Print the data verbatim. Leave every image out.

Data for this task
•••
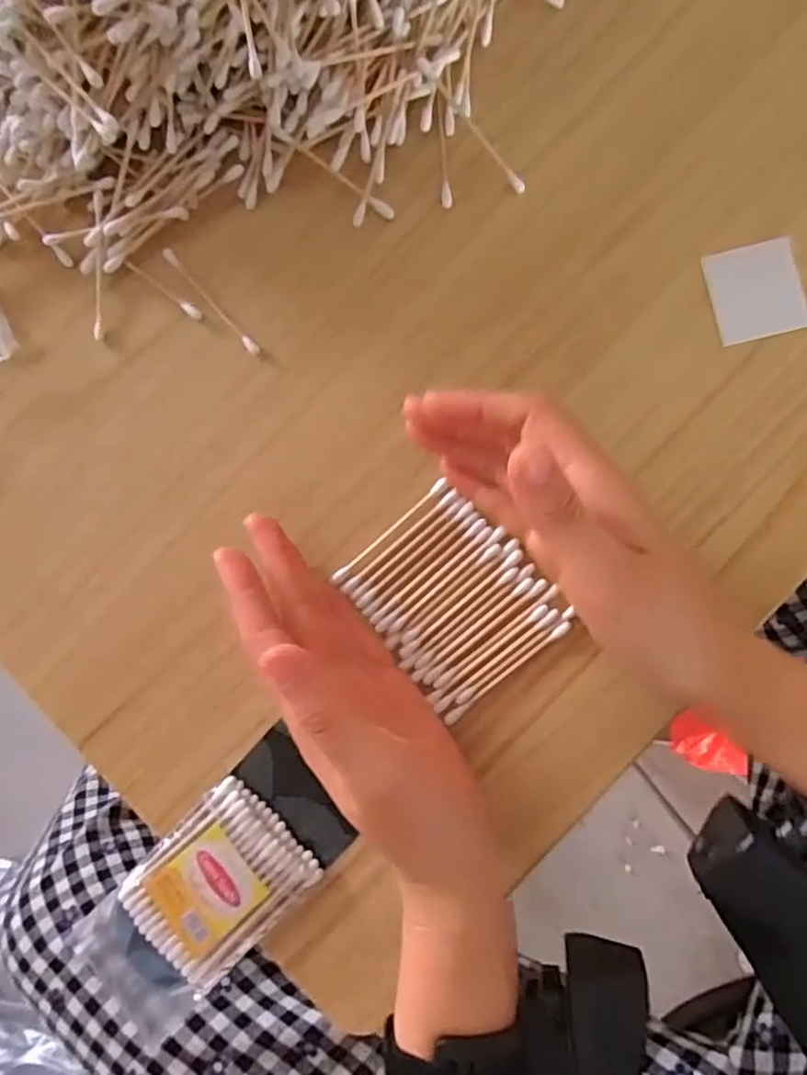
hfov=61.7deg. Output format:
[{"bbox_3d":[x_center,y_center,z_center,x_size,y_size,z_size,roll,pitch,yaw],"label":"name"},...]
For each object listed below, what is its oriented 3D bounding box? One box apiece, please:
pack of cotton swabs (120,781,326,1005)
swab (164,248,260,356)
[{"bbox_3d":[-0.083,0.155,0.305,0.061,0.014,0.074,45,91,6],"label":"pack of cotton swabs"},{"bbox_3d":[-0.093,-0.114,0.326,0.005,0.004,0.069,-42,84,2],"label":"swab"}]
•••
Result below
hfov=61.7deg. Output format:
[{"bbox_3d":[x_center,y_center,z_center,x_size,y_size,z_size,roll,pitch,yaw],"label":"name"},...]
For each object listed below, what is its oriented 3D bounding box? One box apiece, please:
pack of cotton swabs (120,781,326,1005)
swab (164,248,260,356)
[{"bbox_3d":[-0.083,0.155,0.305,0.061,0.014,0.074,45,91,6],"label":"pack of cotton swabs"},{"bbox_3d":[-0.093,-0.114,0.326,0.005,0.004,0.069,-42,84,2],"label":"swab"}]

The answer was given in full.